Associated Press
BOGOTA, Colombia – Former Hell’s Angel Glenn Heggstad, a self-styled “outlaw on the edge,” was looking for danger on a solo motorcycle trip through Latin America.
He says he found plenty of it in Colombia, where leftist guerrillas took him hostage. Days after being freed in the mountains, the 49-year-old judo instructor from Palm Springs, Calif., is holed up in a Bogota hotel – planning the next leg of his journey while trying to come to grips with the last.
During five weeks as a captive of the National Liberation Army, Heggstad said rebels aimed guns at his head, led him on grueling marches and gave him so little food that he lost nearly 50 pounds.
Colombia’s military announced Heggstad’s release Sunday and officials at the U.S. Embassy confirmed he had been held by the leftist National Liberation Army, the country’s second-largest rebel group.
As he spoke to a journalist on Tuesday, Heggstad – wearing leather hiking boots, gray cargo pants and a long-sleeve T-shirt with the word “Guilty” on the front – trembled, broke down in tears and then hid his face in his hands.
“I wasn’t like this before,” he said. “Not before (the rebels) got to me.”
Heggstad set out Oct. 1 on a planned 20,000-mile trip from southern California to the tip of South America and back, riding his Kawasaki 650 through Mexico and Central America.
On Nov. 2, he flew to Bogota from Panama and had his bike air freighted in.
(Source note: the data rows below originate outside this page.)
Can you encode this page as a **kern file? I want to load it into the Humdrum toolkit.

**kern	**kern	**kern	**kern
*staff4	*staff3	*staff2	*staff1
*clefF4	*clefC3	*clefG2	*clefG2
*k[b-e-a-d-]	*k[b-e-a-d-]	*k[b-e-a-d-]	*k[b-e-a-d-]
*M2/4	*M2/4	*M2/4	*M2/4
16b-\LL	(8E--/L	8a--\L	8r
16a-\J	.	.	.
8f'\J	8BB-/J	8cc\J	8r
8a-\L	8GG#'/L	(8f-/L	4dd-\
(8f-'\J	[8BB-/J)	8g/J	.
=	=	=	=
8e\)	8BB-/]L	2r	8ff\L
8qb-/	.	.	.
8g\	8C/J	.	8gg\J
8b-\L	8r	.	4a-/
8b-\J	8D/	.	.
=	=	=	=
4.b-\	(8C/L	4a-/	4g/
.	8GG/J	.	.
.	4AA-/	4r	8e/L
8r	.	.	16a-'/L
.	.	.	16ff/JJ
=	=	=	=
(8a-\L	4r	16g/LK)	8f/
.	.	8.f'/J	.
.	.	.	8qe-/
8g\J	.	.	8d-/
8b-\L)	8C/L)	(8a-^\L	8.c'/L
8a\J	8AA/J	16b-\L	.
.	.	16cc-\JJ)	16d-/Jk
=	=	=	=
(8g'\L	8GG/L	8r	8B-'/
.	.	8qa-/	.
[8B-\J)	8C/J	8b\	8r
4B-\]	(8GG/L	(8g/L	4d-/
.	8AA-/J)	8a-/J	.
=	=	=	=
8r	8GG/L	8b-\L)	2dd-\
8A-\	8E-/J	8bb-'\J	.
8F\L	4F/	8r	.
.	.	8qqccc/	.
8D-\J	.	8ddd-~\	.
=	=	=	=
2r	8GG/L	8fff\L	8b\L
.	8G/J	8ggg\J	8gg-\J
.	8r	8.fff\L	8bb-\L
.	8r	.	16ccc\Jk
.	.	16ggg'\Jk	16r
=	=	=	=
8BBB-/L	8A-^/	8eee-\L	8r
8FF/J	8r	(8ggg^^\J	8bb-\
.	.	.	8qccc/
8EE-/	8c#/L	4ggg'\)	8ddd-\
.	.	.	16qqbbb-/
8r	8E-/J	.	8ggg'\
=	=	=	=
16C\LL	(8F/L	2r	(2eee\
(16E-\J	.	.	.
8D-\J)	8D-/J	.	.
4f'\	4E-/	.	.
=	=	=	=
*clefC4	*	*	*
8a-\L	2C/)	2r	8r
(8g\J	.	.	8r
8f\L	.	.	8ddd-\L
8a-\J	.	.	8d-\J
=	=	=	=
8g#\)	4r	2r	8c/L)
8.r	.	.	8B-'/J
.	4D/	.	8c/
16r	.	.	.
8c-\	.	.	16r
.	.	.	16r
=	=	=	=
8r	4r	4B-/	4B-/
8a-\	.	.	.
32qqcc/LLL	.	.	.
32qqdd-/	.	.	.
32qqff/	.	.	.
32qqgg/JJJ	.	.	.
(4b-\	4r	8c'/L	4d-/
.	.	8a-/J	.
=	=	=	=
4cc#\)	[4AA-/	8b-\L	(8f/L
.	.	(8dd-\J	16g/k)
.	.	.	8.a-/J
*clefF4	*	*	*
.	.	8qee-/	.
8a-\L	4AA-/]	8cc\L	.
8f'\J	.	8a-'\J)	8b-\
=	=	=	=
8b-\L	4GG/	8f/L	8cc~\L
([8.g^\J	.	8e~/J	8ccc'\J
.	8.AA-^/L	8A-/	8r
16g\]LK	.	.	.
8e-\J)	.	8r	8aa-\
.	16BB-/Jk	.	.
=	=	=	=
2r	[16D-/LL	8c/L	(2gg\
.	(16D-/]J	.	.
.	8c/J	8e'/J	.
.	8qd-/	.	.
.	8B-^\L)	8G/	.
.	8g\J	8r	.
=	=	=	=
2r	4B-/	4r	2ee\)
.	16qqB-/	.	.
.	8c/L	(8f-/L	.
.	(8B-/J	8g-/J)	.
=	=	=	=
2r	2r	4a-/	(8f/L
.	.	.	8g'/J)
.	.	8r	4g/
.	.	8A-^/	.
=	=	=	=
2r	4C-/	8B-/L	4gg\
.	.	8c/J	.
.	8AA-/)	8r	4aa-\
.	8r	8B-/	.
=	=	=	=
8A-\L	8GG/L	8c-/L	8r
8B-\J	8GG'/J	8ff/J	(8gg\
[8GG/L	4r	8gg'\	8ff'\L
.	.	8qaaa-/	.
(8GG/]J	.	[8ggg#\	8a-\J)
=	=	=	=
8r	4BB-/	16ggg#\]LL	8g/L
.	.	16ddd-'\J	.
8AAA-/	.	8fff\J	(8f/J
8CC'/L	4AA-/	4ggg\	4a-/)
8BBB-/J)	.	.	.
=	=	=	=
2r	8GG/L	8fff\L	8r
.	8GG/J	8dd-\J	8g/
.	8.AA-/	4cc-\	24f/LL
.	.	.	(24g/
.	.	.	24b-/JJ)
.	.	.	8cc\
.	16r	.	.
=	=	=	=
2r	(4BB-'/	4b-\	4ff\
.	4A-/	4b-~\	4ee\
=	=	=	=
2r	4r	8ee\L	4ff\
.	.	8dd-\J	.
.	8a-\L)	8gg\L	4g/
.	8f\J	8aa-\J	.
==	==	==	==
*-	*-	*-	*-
He set out four days later from Bogota on a road heading northwest to Medellin, Colombia’s second-largest city.
Six hours into the trip, he says, guerrillas wearing ski masks and wielding AK-47 rifles blocked his path, seized his motorcycle and motioned for him to accompany them into the mountains.
During his captivity, one surly rebel would periodically lead him into the woods and click the safety off his gun, Heggstad said, leading him to fear he was going to be killed.
Heggstad insists he’s not humbled by his experience.
“I’d told my friends when I set out that there was a 50-50 chance I wouldn’t be coming back,” he said. “What doesn’t kill you, only makes you stronger.”
He hopes to buy his Kawasaki back from the rebels for $2,000.